Adenylate Cyclase 1 Links Calcium Signaling to CFTR-Dependent Cytosolic Chloride Elevations in Chick Amacrine Cells

Abstract

The strength and sign of synapses involving ionotropic GABA and glycine receptors are dependent upon the Cl− gradient. We have shown that nitric oxide (NO) elicits the release of Cl− from internal acidic stores in retinal amacrine cells (ACs); temporarily altering the Cl− gradient and the strength or even sign of incoming GABAergic or glycinergic synapses. The underlying mechanism for this effect of NO requires the cystic fibrosis transmembrane regulator (CFTR) but the link between NO and CFTR activation has not been determined. Here, we test the hypothesis that NO-dependent Ca2+ elevations activate the Ca2+-dependent adenylate cyclase 1 (AdC1) leading to activation of protein kinase A (PKA) whose activity is known to open the CFTR channel.
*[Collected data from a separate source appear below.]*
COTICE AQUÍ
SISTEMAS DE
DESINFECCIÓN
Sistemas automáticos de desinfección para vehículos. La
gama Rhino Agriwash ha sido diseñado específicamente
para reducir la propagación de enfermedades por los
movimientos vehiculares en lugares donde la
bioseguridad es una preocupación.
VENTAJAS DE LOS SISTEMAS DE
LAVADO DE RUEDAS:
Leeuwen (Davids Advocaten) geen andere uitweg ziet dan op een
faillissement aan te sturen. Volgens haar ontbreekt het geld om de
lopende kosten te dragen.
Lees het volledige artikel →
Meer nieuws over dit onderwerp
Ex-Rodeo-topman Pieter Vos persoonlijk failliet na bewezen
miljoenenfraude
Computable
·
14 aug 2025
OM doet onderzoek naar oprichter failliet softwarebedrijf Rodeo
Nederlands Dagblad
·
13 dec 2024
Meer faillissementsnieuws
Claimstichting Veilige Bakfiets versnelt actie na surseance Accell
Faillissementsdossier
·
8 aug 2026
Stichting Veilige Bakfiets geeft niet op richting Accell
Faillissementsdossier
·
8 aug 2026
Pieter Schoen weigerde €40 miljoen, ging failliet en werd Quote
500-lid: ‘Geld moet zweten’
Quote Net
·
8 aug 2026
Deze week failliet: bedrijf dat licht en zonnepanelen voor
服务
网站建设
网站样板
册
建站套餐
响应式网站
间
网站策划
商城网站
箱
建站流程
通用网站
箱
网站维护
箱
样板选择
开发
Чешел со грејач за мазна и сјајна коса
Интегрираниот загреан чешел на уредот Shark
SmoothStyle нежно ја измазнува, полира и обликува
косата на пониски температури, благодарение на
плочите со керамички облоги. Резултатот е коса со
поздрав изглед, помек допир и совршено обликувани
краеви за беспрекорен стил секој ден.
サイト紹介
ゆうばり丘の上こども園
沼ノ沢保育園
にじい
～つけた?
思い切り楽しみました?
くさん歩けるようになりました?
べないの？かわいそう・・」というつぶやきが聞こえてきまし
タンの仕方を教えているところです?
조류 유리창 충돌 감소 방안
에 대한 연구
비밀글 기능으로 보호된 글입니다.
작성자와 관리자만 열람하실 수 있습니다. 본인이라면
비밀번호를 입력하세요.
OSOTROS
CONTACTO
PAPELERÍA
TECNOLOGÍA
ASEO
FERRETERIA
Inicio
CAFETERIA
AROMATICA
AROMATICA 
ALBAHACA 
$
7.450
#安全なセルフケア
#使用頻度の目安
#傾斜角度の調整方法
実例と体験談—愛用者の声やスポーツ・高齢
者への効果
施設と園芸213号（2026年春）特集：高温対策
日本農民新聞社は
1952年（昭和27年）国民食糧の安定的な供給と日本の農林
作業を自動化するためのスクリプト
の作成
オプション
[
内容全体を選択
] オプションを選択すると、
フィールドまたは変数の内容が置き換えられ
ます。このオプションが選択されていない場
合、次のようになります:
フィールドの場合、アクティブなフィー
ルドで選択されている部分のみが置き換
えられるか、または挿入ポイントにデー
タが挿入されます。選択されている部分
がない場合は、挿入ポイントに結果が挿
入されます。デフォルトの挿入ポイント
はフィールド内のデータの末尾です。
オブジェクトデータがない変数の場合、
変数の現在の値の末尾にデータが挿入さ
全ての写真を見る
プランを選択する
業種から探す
Using the reversal potential of GABA-gated currents to monitor cytosolic Cl−, we established the requirement for Ca2+ elevations. Inhibitors of AdC1 suppressed the NO-dependent increases in cytosolic Cl− whereas inhibitors of other AdC subtypes were ineffective suggesting that AdC1 is involved. Inhibition of PKA also suppressed the action of NO. To address the sufficiency of this pathway in linking NO to elevations in cytosolic Cl−, GABA-gated currents were measured under internal and external zero Cl− conditions to isolate the internal Cl− store. Activators of the cAMP pathway were less effective than NO in producing GABA-gated currents. However, coupling the cAMP pathway activators with the release of Ca2+ from stores produced GABA-gated currents indistinguishable from those stimulated with NO. Together, these results demonstrate that cytosolic Ca2+ links NO to the activation of CFTR and the elevation of cytosolic Cl−.